The activation of NF-κB, a transcription factor, promotes cell survival via induction of target genes, whose products hinder components of the apoptotic pathway.10,29,31 In addition, ING4 is a member of the inhibitor of growth proteins and has been regarded as a tumor inhibitor because of its association with the regulation of cell proliferation, apoptosis, and senility in several tumor types.8 Moreover, ING4 regulates the NF-κB signaling pathway by modifying gene transcription.10,13,37 Therefore, we investigated whether ING4 could enhance the antitumor effect by inhibiting the NF-κB signaling. Consistent with previous reports, our results indicated that infection with oVV-ING4 downregulated the expression of components of the NF-κB family including p52/p100, p65, and p-p65 (Figure 3B) and induced apoptosis (Figure 3A). Hence, it may be one of the underlying apoptotic mechanisms for the antitumor effect of ING4 in AML.

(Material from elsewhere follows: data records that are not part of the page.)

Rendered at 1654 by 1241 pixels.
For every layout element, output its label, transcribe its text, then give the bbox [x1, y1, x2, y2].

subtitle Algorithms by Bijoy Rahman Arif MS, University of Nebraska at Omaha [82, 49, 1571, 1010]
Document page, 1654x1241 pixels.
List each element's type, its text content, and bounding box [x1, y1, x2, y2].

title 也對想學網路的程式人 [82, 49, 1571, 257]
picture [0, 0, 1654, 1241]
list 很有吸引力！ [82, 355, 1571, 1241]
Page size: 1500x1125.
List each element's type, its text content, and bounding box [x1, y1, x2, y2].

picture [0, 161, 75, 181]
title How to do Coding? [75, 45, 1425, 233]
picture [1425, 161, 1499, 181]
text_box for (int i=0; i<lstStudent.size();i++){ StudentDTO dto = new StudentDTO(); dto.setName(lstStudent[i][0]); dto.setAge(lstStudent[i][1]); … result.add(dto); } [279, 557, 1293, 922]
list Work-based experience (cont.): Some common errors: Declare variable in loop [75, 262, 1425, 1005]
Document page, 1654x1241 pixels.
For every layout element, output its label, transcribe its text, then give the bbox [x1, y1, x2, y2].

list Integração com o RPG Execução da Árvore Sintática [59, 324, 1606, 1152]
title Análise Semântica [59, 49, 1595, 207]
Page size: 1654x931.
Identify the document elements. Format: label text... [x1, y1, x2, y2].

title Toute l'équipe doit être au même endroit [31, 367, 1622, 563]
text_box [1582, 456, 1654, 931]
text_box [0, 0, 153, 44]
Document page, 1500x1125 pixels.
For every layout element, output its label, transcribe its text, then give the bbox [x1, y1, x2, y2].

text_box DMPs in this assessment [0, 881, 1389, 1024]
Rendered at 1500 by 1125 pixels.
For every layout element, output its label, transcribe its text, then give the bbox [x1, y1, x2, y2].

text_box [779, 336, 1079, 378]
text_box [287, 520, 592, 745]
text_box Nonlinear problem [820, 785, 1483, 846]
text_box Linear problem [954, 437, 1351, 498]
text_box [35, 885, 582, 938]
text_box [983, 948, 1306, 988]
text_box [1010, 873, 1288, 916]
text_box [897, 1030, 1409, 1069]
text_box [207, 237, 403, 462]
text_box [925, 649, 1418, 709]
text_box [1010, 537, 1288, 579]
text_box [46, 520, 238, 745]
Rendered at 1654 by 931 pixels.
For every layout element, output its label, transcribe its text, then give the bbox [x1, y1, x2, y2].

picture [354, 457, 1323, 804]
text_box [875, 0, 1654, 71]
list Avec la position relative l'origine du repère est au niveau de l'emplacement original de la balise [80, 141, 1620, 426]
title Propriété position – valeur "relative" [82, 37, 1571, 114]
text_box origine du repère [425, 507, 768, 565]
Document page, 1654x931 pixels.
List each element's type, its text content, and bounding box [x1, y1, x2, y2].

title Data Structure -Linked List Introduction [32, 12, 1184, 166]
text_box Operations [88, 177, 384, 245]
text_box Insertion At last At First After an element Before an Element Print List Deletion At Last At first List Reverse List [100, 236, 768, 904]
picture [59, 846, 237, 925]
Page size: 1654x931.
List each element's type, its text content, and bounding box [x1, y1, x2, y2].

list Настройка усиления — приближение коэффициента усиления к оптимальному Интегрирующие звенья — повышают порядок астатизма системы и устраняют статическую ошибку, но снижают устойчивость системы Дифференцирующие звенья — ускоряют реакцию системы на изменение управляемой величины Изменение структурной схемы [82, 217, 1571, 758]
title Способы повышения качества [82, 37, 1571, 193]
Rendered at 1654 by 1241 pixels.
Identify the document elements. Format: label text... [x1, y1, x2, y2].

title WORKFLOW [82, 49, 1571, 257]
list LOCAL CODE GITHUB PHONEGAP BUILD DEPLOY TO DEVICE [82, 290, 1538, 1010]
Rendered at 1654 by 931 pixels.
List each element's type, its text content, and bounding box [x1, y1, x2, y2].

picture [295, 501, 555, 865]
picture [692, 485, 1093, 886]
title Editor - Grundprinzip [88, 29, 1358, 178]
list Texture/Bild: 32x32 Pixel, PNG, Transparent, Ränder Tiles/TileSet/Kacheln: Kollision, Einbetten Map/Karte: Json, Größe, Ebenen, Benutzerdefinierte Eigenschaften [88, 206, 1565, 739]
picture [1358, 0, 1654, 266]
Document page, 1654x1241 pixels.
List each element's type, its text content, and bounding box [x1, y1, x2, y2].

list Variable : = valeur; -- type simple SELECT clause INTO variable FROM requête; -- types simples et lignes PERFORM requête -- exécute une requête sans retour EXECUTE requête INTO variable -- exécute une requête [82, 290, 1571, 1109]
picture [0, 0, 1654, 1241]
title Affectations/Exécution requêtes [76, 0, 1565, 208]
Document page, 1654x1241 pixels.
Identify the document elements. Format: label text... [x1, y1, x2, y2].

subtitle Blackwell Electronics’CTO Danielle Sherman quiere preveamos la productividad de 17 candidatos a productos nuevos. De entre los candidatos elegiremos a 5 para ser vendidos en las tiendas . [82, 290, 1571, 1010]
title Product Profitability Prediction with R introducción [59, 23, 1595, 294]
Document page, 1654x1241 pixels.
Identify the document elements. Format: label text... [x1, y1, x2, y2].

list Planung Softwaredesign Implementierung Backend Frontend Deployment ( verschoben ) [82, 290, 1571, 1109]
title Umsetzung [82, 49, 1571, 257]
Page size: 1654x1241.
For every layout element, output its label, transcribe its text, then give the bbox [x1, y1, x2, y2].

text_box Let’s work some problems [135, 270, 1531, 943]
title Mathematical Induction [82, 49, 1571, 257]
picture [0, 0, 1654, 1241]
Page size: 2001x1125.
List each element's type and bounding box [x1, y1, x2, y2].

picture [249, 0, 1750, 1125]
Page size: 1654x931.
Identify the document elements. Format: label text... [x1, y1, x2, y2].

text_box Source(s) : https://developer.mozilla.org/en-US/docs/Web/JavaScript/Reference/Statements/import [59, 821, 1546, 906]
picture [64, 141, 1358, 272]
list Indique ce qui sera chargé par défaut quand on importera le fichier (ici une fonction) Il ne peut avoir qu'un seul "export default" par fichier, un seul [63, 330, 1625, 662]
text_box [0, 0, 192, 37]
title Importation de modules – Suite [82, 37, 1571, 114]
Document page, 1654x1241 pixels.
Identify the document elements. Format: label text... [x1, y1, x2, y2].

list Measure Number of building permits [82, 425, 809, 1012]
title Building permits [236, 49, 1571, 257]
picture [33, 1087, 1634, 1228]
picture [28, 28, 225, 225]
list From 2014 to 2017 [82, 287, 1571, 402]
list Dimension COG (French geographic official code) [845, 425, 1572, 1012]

ING4 in cancer cells can reduce S phase population and act as a potential regulator of p53-mediated cellular processes. It may also act as a tumor suppressor, as proposed for other ING family proteins identified and characterized earlier.20 ING4 improves the sensitivity of cancer cells to DNA-damaging drugs by increasing the acetylation of p53, interaction with p300, and by negatively modulating the cancer cell proliferation through G2/M phase arrest.14 Nevertheless, p21 could also be modulated via p53-independent pathways. Zhang et al reported that, in HepG2 cells, the upregulation of p21 was consistent with the expression of ING4 and the degree of G2/M arrest.1 ING4 might be associated with the p53-independent pathway, and ING4-induced upregulation of p21 has been illustrated in Figure 4B. Our previous studies have demonstrated that oVV-ING4 indeed blocks cell cycle in G2 phase.33 Despite cytarabine is an S-phase-specific chemotherapeutic drug, its synergistic anticancer effect with oVV-ING4 can be observed in Figure 5. We speculate that this may be related to the complex action mechanism of cytarabine. In this study, we found that oVVING4 can suppress AML by multiple ways, such as inducing apoptosis, cell cycle arresting, and inhibiting the NF-κB signaling pathway. Cytarabine may be involved in the above-mentioned mechanism, enhancing the antitumor effect of oVV-ING4. Although high-dose cytarabine (HiDAC) is one of the most popular drugs for the treatment of AML, it shows limited efficacy in monotherapy or combination treatments and toxicity, particularly in patients over 60 years of age, who constitute the majority of the AML population.7 Our results indicated that oVV-ING4 has the ability to sensitize cytarabine and to reduce contradicting reactions induced by HiDAC through reducing the dosage. In conclusion, introducing the ING4 gene into the oVV backbone, antitumor activity, induce apoptosis, and asset cell cycle of the virus can be significantly improved.

In conclusion, we have successfully demonstrated that co-treatment with oVV-ING4 and cytarabine showed synergistic effect to kill AML cells in vitro and in vivo. Hence, oVV expressing the ING4 gene might possibly be employed as a promising gene-virotherapy for the treatment of leukemia in the near future.